■ **Texto en estudio**:
=====
El Señor nos sigue acompañando en cada sacerdote que usando las redes sociales las ha transformado en vínculo de comunión espiritual con sus feligreses, en cada religiosa, misionero o fiel laico que sirve en la cáritas, en los hospitales, o casas de reposo. Sin lugar a duda Él mismo iluminará la mente de los científicos para que descubran una vacuna. El Señor ha prometido estar con nosotros todos los días hasta el fin del mundo y Él es fiel a su Palabra.
Al anochecer de aquel día, el día primero de la semana, estaban los discípulos en una casa, con las puertas cerradas por miedo a los judíos. Y en esto entró Jesús, se puso en medio y les dijo: «Paz a ustedes.» (Jn 20, 19). De igual manera hoy en día los discípulos de Jesús estamos encerrados por miedo y por prevención en una noche cuya aurora anhelamos aparezca pronto. Jesús se presenta en esta pascua del 2020 para alentar nuestra vida y nos dice: «Paz a ustedes».
La paz del Resucitado en tiempos de coronavirus nos hace mantener firme la esperanza en que todo esto pasará como tantos acontecimientos que han marcado la historia de la humanidad. Lo importante es asumir una nueva actitud, un cambio de vida con relación a Dios, para amarlo con todo el corazón, con toda el alma y con todas las fuerzas; con relación a nosotros mismos para tomar las cosas con más calma evitando estar sujetos al frenesí de todos los días que nos desgasta en el estrés y no nos deja ser felices; con relación a los demás para amarlos de verdad, sabiendo reconocer aquello que dijo nuestro querido difunto obispo Jaime Prieto Amaya: que «cada vida es irrepetible, cada persona es irremplazable, cada muerte es irreversible»; con relación a la naturaleza, para respetarla y cuidarla porque gracias a ella tenemos el sustento que nos hace vivir.
Queridos hermanos, aunque por un tiempo tengamos que estar en nuestras casas con las puertas cerradas, no cerremos nunca aquellas del corazón para poder ser solidarios con los que seguramente en nuestra propia familia o vecindario pasan necesidad, asumiendo la vivencia de los primeros cristianos compartamos el pan, mantengámonos unidos en la oración y en la enseñanza de los apóstoles, y procuremos que ninguno en nuestra comunidad pase necesidad. La paz del Señor resucitado no es un regalo para esconderlo sino para compartirlo con el que la está pasando mal a causa del olvido o la desesperanza que son noticia diaria. Seamos entonces buena noticia, es decir, «Evangelio» para ser leído y proclamado en la acción de gracias que todos los días hacemos a Dios «porque es bueno, porque es eterna su misericordia» (Sal 117, 1).
«Estas cosas les he hablado para que en Mí tengan paz. En el mundo tienen tribulación; pero confíen, Yo he vencido al mundo.» (Jn 16, 33).
=====
■ **Datos para revisar**:
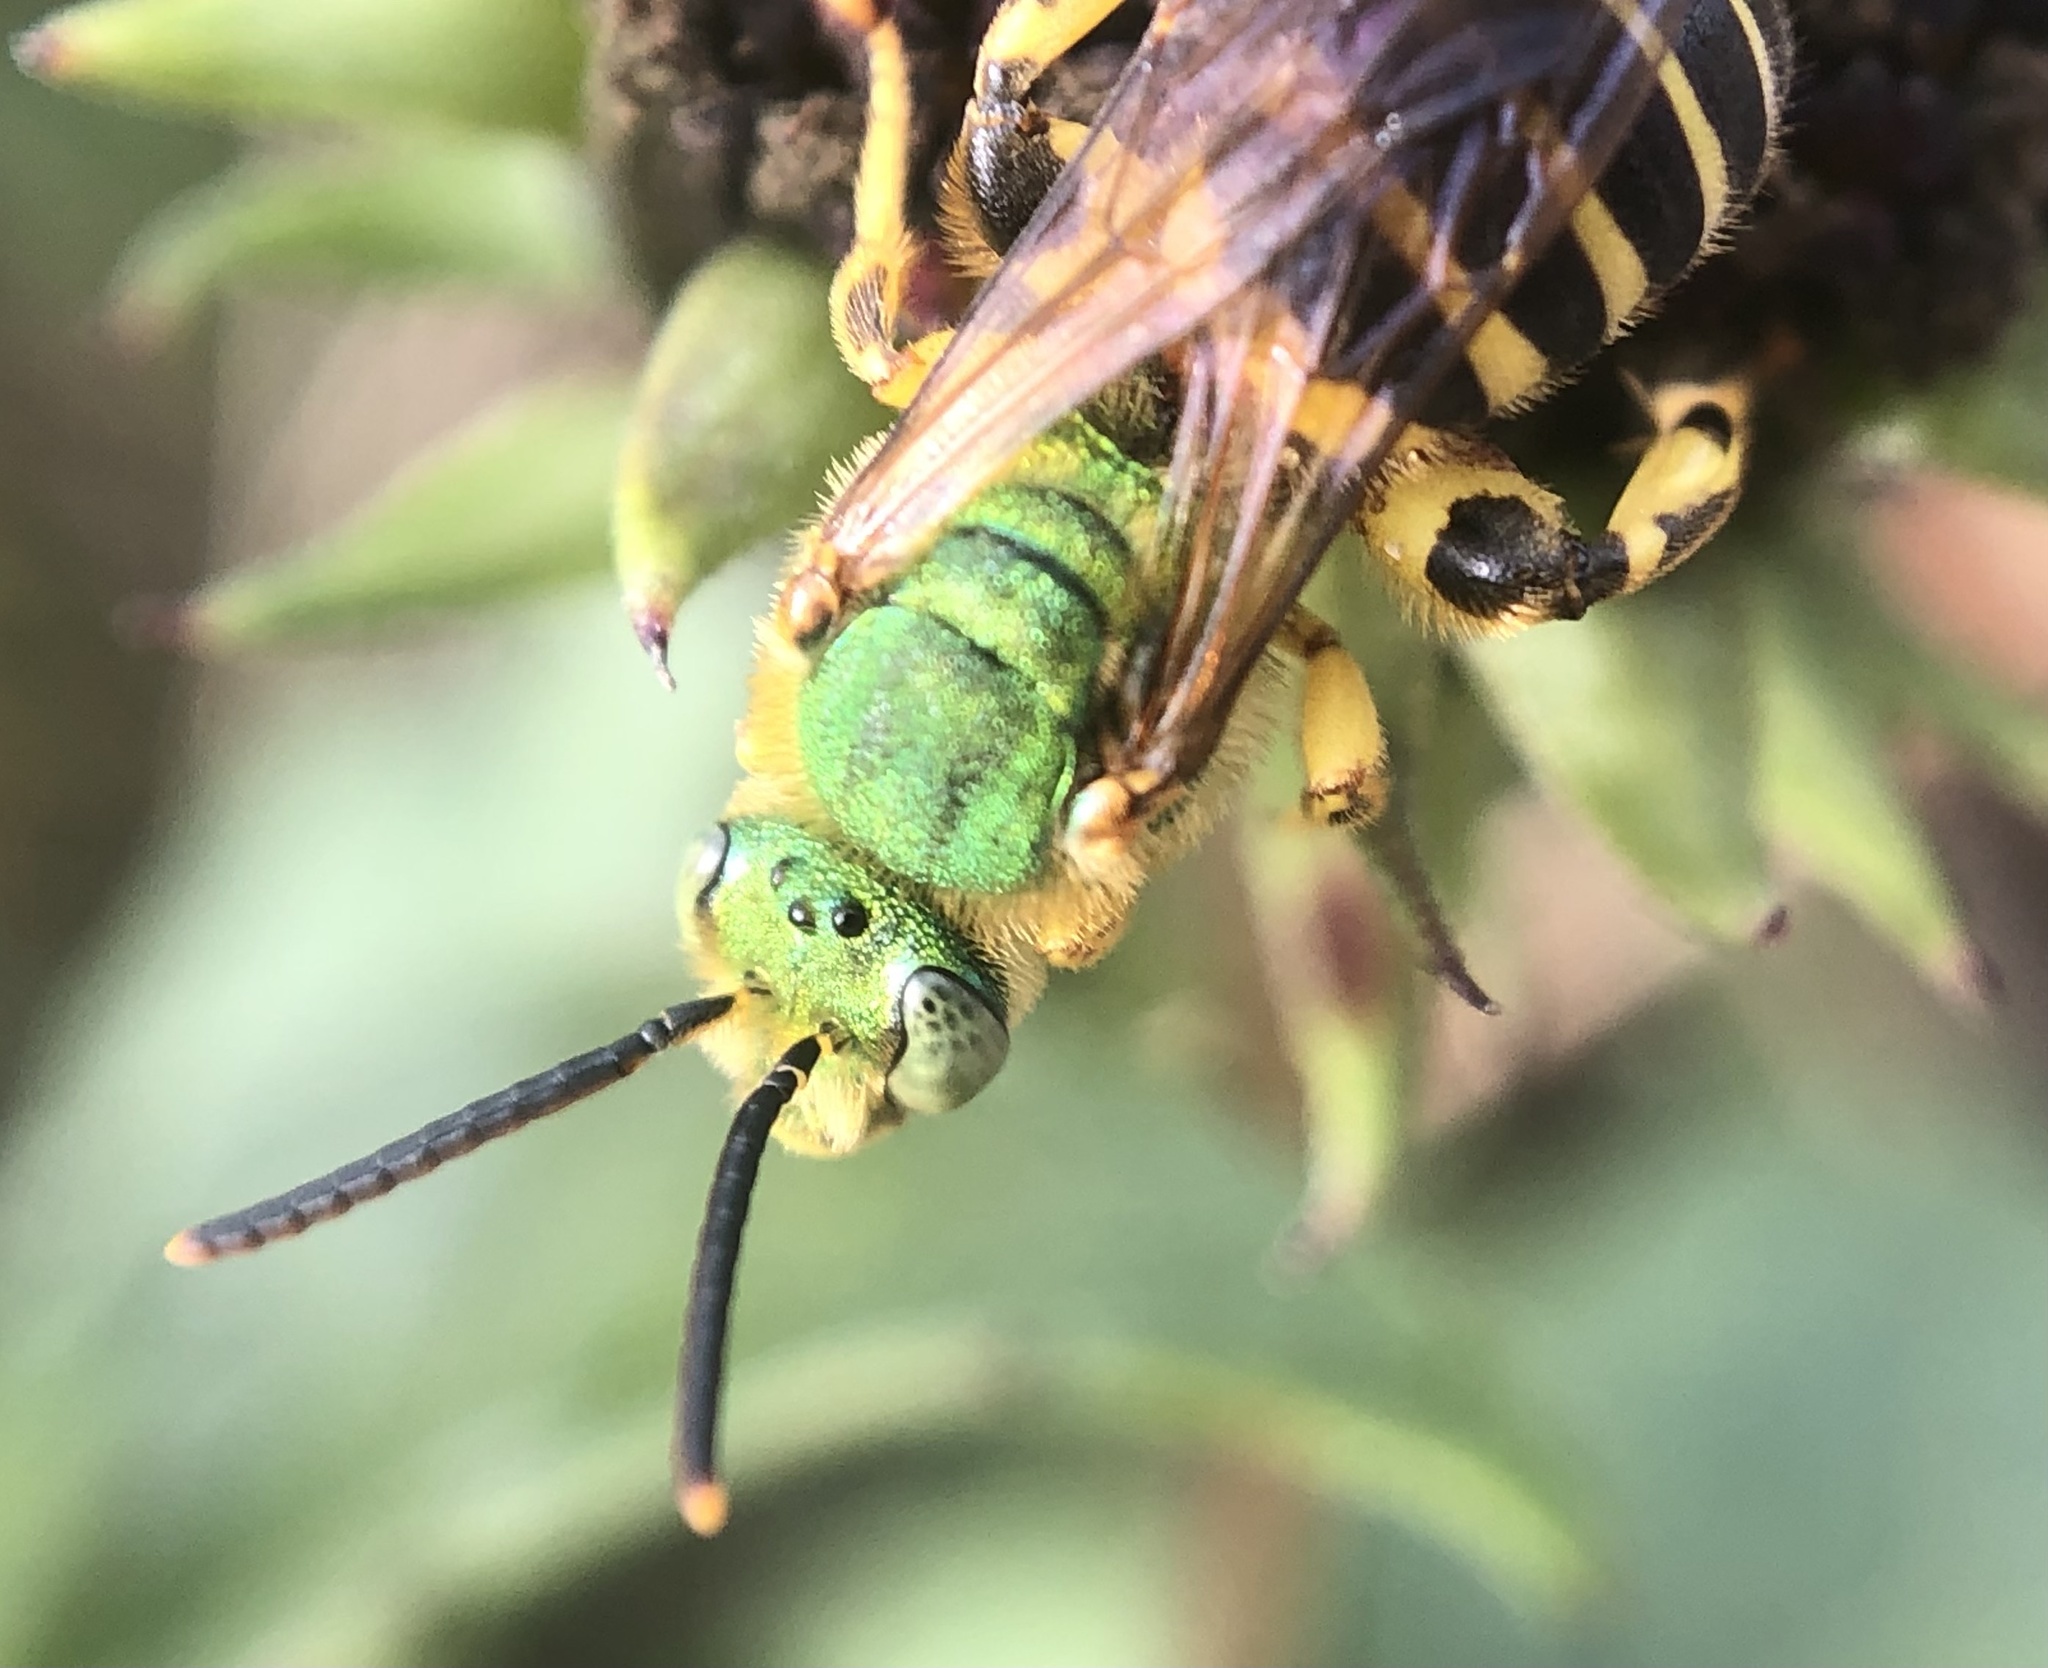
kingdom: Animalia
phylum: Arthropoda
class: Insecta
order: Hymenoptera
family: Halictidae
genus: Agapostemon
=====
■ **Usando la información**:
**1.** Repite sin cambios el pasaje del mensaje pascual que comienza en "El Señor nos" y termina en "a su Palabra.".
**2.** Según el mensaje pascual, ¿qué dijo el obispo Jaime Prieto Amaya sobre la vida, la persona y la muerte?
Las filas no hacen falta para resolver las tareas.

■ **Resultados esperados**:
**1.**
El Señor nos sigue acompañando en cada sacerdote que usando las redes sociales las ha transformado en vínculo de comunión espiritual con sus feligreses, en cada religiosa, misionero o fiel laico que sirve en la cáritas, en los hospitales, o casas de reposo. Sin lugar a duda Él mismo iluminará la mente de los científicos para que descubran una vacuna. El Señor ha prometido estar con nosotros todos los días hasta el fin del mundo y Él es fiel a su Palabra.

**2.** Dijo que «cada vida es irrepetible, cada persona es irremplazable, cada muerte es irreversible».